Vince New York Retail

Vince isn’t having a great week.

Days after the brand decided to delay filing its financial results with the Securities and Exchange Commission, citing technical difficulties, analysts with Moody’s Investor Service decided to downgrade the company’s credit rating to Caa1, a non-investment level rating associated with substantial risk.

Vince was previously rated at B3, a more speculative rating but one still considered not to be investment worthy. The company’s default rating also received a downgrade to Caa1 from B3 and its liquidity rating was bumped down to SGL-4 from SGL-3, meaning it’s now seen as having weak liquidity.
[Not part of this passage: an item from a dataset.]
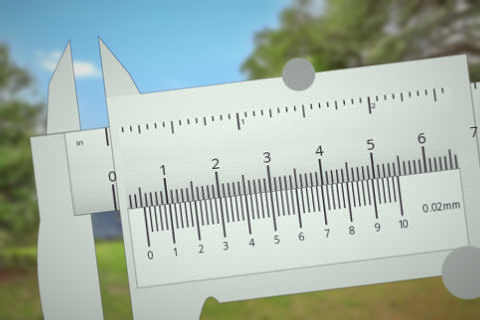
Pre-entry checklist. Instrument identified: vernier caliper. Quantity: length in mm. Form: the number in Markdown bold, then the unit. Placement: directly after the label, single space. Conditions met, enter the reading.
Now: **5.5** mm
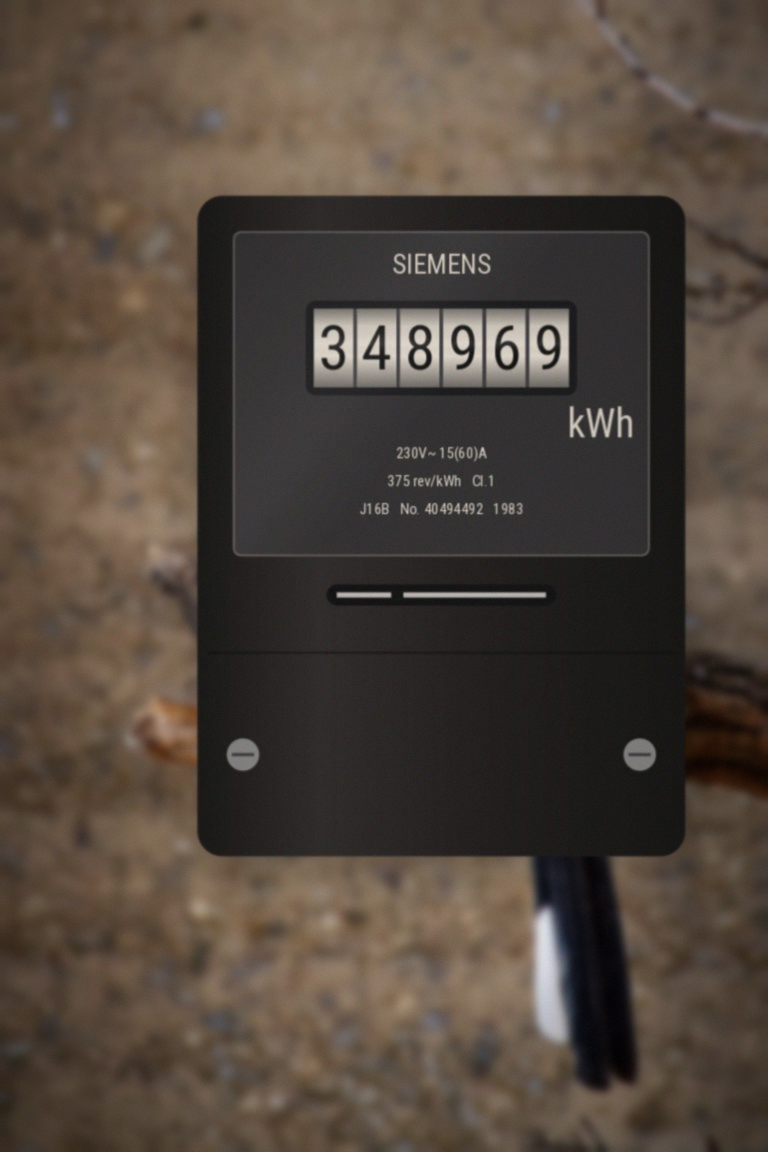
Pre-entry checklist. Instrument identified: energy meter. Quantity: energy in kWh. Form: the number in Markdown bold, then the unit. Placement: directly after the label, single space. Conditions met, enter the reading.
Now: **348969** kWh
Overall, Moody’s said it expects the company’s liquidity and its ability to comply with financial covenants to be “pressured over the next 12 to 18 months.”

The ratings agency pointed to Vince’s recent disclosure that its main holding company gave an operating subsidiary $1.7 million in order to remain compliant with the terms of $175 million term loan due 2019 and the fact that the company said it’s likely to make additional compliance payments going forward.

Vince Holdings Corp. is only allowed to such “equity cures” in any four-quarter period under its credit agreement “which constrains its ability for future cures,” according to Moody’s.

While Vince likely has about $30 million in borrowing availability under a $80 million asset-based revolving loan, Moody’s also highlighted the company’s decision, revealed simultaneously with the financial filing delay, to enter a deal with Bank of America for additional borrowing against its current cash holdings of $20 million.

Vince could secure an upgraded rating from Moody’s should it see a “reversal of recent operating trends” with revenue and earnings before interest, taxes, depreciation and amortization growth, but another downgrade could happen “if the company fails to stabilize ongoing negative trends resulting in a deterioration in credit metrics and liquidity.”

When the company revealed late last week that it was looking for more time to get its financial results together, it also noted that an evaluation of the company’s ability to operate as a going concern within one year of releasing the financial results was ongoing.

Vince chief executive officer Brendan Hoffman alluded to the brand’s financial struggles, saying  “in light of the difficult retail environment, we believe that it is prudent to consider a scenario in which we do not meet our financial covenants.”

For the nine months ended Oct. 29, Vince had a net loss of $511,000 versus a $3.3 million gain in the year before. Net sales came to $204.3 million, compared to $220.7 million the year before.

Under its current late filing extension, the company has until April 28 to file results for the full year and the fourth quarter.

As of January, Vince operates 40 retail stores and 14 outlets, in addition to a full e-commerce site, and is sold through 2,300 other retail locations in 40 countries. Its three largest customers are Nordstrom, Saks Fifth Avenue and Neiman Marcus.